AIM OF THE TASK: Please show all lines of the records that include "Cornwall".
______
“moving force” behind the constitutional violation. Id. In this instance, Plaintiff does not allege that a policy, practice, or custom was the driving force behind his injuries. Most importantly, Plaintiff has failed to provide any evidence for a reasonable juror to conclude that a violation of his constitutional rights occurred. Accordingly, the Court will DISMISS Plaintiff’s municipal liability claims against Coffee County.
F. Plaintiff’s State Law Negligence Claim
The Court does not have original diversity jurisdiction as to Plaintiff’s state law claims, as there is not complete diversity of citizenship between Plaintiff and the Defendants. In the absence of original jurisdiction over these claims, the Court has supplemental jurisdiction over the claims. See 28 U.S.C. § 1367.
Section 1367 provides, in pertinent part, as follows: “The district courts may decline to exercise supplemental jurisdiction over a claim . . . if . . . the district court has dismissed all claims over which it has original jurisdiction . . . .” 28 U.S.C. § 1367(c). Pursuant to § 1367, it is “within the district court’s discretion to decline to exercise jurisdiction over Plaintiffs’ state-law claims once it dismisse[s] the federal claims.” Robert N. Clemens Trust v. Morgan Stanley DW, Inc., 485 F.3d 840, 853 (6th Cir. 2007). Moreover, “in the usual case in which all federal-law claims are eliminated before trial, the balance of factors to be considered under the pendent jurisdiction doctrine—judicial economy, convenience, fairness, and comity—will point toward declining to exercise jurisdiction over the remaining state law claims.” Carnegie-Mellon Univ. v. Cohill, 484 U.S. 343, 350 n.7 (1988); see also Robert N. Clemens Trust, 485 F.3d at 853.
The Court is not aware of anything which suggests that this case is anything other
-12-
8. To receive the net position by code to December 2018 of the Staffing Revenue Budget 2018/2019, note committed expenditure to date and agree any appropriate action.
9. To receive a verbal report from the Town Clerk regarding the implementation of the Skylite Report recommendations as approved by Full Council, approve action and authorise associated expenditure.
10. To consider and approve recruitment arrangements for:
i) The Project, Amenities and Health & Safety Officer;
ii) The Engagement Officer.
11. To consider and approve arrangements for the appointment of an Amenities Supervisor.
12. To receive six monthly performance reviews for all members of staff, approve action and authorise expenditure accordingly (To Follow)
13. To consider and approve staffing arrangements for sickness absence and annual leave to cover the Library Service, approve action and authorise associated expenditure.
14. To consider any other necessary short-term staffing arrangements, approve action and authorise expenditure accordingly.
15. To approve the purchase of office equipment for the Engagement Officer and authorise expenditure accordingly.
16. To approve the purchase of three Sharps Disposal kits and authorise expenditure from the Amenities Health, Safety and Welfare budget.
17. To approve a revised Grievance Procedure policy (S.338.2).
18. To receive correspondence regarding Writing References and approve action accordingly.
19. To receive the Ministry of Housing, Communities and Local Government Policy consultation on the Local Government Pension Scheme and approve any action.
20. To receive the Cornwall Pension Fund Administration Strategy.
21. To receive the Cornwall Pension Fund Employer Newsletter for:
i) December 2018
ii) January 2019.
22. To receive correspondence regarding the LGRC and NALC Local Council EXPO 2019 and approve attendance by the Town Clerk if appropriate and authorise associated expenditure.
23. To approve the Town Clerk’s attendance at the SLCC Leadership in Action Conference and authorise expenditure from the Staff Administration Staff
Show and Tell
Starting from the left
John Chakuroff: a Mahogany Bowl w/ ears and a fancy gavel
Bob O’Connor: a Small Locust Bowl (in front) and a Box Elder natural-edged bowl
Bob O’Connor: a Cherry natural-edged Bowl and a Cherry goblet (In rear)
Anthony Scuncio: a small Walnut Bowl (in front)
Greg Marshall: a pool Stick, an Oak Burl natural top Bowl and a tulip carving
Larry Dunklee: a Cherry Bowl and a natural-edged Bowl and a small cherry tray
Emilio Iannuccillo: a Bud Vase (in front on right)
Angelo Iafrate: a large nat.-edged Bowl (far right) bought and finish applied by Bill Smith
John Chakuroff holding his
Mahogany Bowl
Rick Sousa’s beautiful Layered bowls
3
______
WRITTEN SOLUTION:
20. To receive the Cornwall Pension Fund Administration Strategy.
21. To receive the Cornwall Pension Fund Employer Newsletter for:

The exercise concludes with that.